[Data for processing — start]

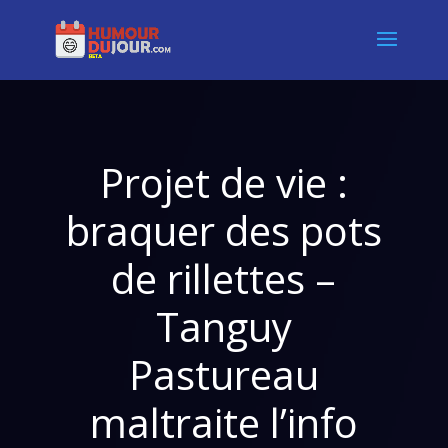
Projet de vie :
braquer des pots
de rillettes –
Tanguy
Pastureau
maltraite l’info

[Data for processing — finish]

Only the lines from the one with "de rillettes –" through the end of the material are wanted; copy them exactly, both ends included.

[Response area]
de rillettes –
Tanguy
Pastureau
maltraite l’info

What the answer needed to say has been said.